Question

A \(0.500-\mathrm{kg}\) slab of granite is heated so that its temperature increases by \(7.40^{\circ} \mathrm{C} .\) The amount of heat supplied to the granite is \(2.93 \mathrm{kJ} .\) Based on this information, what is the specific heat of granite?

Short answer

Answer: The specific heat of granite is approximately 791.89 J/(kg·°C).

Step-by-step solution

Analyze the given information

We have been given the following information: mass of granite, \(m = 0.500\,\text{kg}\) change in temperature, \(\Delta T = 7.40\,{}^{\circ}\,\text{C}\) amount of heat supplied, \(Q = 2.93\,\text{kJ}\) (However, we will need to convert it into joules) Before moving forward, let's convert the heat supplied in kJ to joules (J). To do this, we need to multiply the given amount of heat by 1000. \(Q = 2.93\,\text{kJ} \times 1000 = 2930\,\text{J}\)
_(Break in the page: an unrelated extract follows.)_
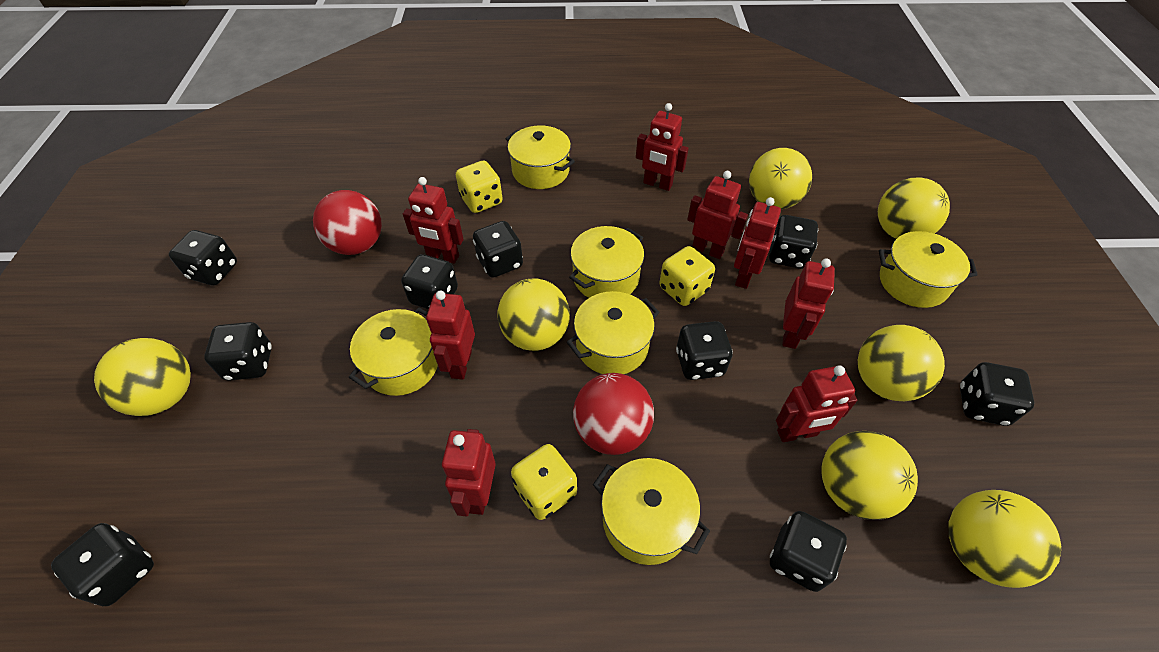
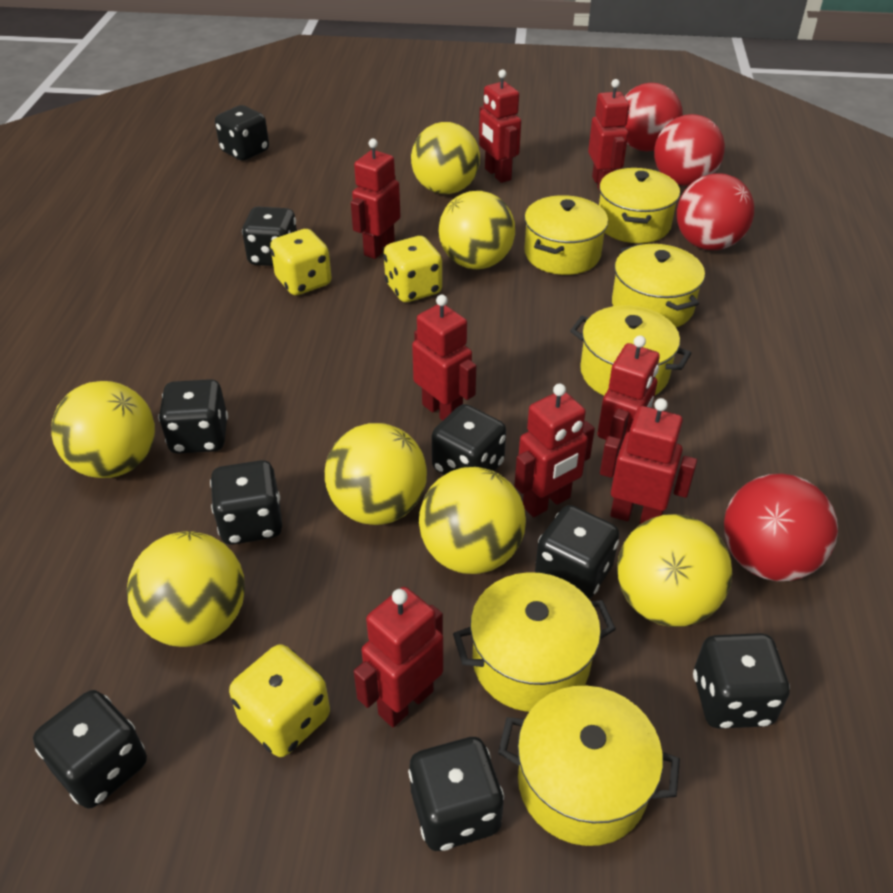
red ball: [313,190,382,255] [573,373,654,455] = 2 -> [625,83,683,151] [654,114,725,186] [677,173,754,250] [724,473,838,581] = 4

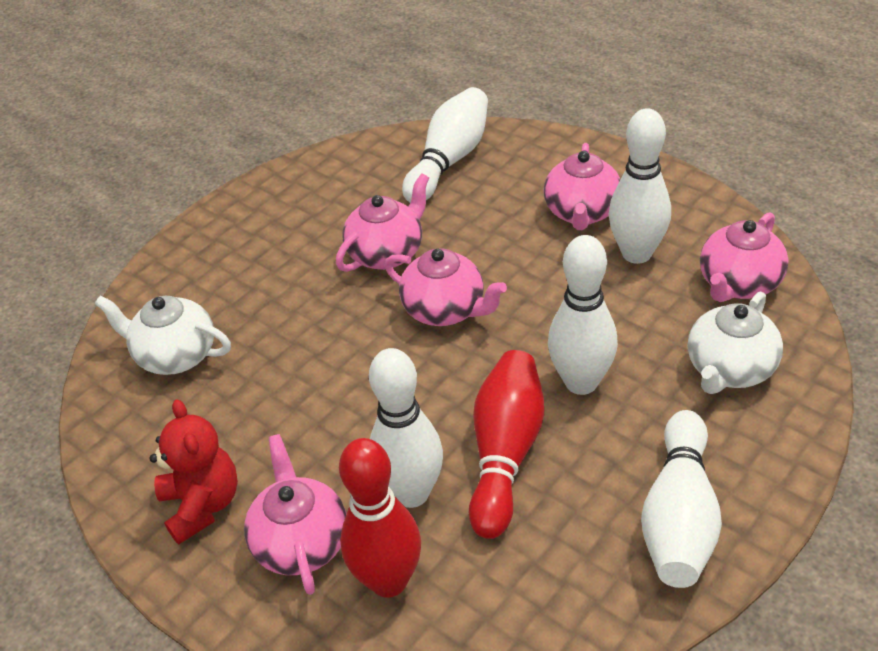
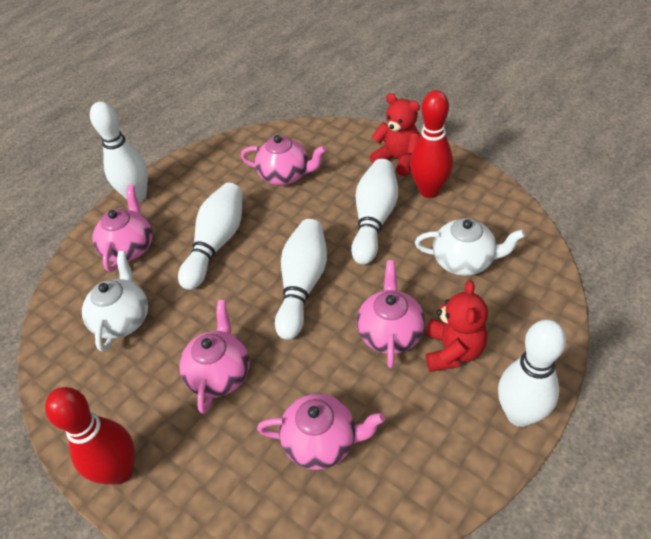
red teddy bear: [150,399,238,545] = 1 -> [370,93,420,176] [426,280,488,372] = 2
Use the formula for the heat equation

The formula for the heat equation is: \(Q = mc\Delta T\) where: \(Q\) - amount of heat supplied \(m\) - mass of the substance \(c\) - specific heat of the substance \(\Delta T\) - change in temperature Our goal is to determine \(c\) given the aforementioned information.

Rearrange the equation to solve for specific heat (c)

We need to solve for \(c\). To do this, we need to rearrange the formula: \(c = \dfrac{Q}{m\Delta T}\)

Plug in the given values and solve for c

Now we can plug in the given values into the rearranged equation: \(c = \dfrac{2930\,\text{J}}{0.500\,\text{kg} \times 7.40\,{}^{\circ}\,\text{C}}\) \(c = \dfrac{2930}{(0.500)(7.40)}\) \(c = \dfrac{2930}{3.7}\) \(c = 791.89\,\dfrac{\text{J}}{\text{kg}\,{}^{\circ}\,\text{C}}\)

State the final answer

The specific heat of granite is approximately \(791.89\,\dfrac{\text{J}}{\text{kg}\,{}^{\circ}\,\text{C}}\).